A czy jednym z ciekawych pytań nie wydaje się Panu to o dzisiejszą postawę ludzi wywodzących się z jednego, solidarnościowego pnia i będących chrześcijanami. Czy nie uważa Pan, że jest coś nie w porządku, gdy uczestnicząc w tej samej Mszy czołowi politycy nie są w stanie podać sobie ręki i przekazać znak pokoju, po czym za chwilę przystępują do komunii?

To bolesna ilustracja poziomu niechęci, agresji, czasami nienawiści. Osobiście problemu z podaniem komukolwiek ręki nigdy nie miałem i nie mam. Inni miewają. Ale niczego nie wolno udawać. Każdy gest, jeżeli ma być gestem przekazania pokoju, musi być prawdziwy a nie na pokaz. Musi za nim stać głębokie przemyślenie i gotowość do szukania tego, co wspólne a nie tego, co dzieli. Powinien oznaczać zrozumienie rzeczy najważniejszej: że solidarność rozumiana zarówno jako postawa jak i ruch społeczny jest własnością ludzi o bardzo różnych poglądach a nawet światopoglądach, o odmiennych preferencjach politycznych, o różnych drogach życiowych. Jestem pewien, że świadome pojednanie ucieszyłoby Jana Pawła II.

No dobrze, ale czy taki gest jest obecnie możliwy?

Tak, ale pod warunkiem, że nie wynika to z obłudy ale gotowości widzenia w innym człowieku nie przeciwnika, ale także współbrata. Życzmy sobie, aby tak się stało.

Ale gotowi do tego nie jesteśmy?

### Zadanie do wykonania
Podaj dalszy ciąg powyższego tekstu o znaku pokoju i pojednaniu ludzi z solidarnościowego pnia, zaczynając zaraz po jego ostatnim zdaniu.

### Fragment danych
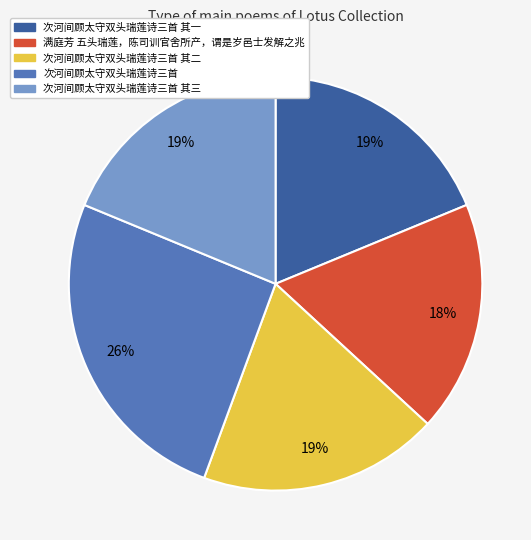

Is it true that 次河间顾太守双头瑞莲诗三首 其二 is 27% of the pie?

False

### Odpowiedź do zadania
W tej kwestii mogę się wypowiadać tylko we własnym imieniu. Tak, jestem gotów i nigdy nie miałem z tym problemu.

Czy myśli Pan, że są jakieś szczególnie ważkie obszary papieskiego nauczania, których jako społeczeństwo nie przyswoiliśmy?

Tak, dlatego uważam, że nadszedł czas na pogłębianie wiedzy o tym nauczaniu i na jego głębokie zrozumienie.

A na co, Pana zdaniem, powinien w związku z beatyfikacją szczególnie zwrócić uwagę Kościół w Polsce? Co jest do przemyślenia?


Myślałem o tym przyjmując niedawno w pałacu prezydenckim reprezentację fundacji Dzieło Nowego Tysiąclecia. Fundacja ta daje szansę na naukę i studiowanie dzieciom z niezamożnych i wielodzietnych rodzin. Papież przy jej powoływaniu w Wadowicach powiedział: „Takie pomniki mi fundujcie”. W tym zakresie z praktyką realizacji pięknego marzenia Jana Pawła II jest różnie. O wiele łatwiej buduje się zwykły pomnik ze spiżu, aniżeli dzieło służące innym ludziom. Uważam, że to jest do przemyślenia przez wszystkich, którzy czują się cząstka Kościoła w Polsce.

Czy myśli Pan, że beatyfikacyjna atmosfera wpłynie kojąco na debatę w sprawie upamiętnienia ofiar katastrofy smoleńskiej?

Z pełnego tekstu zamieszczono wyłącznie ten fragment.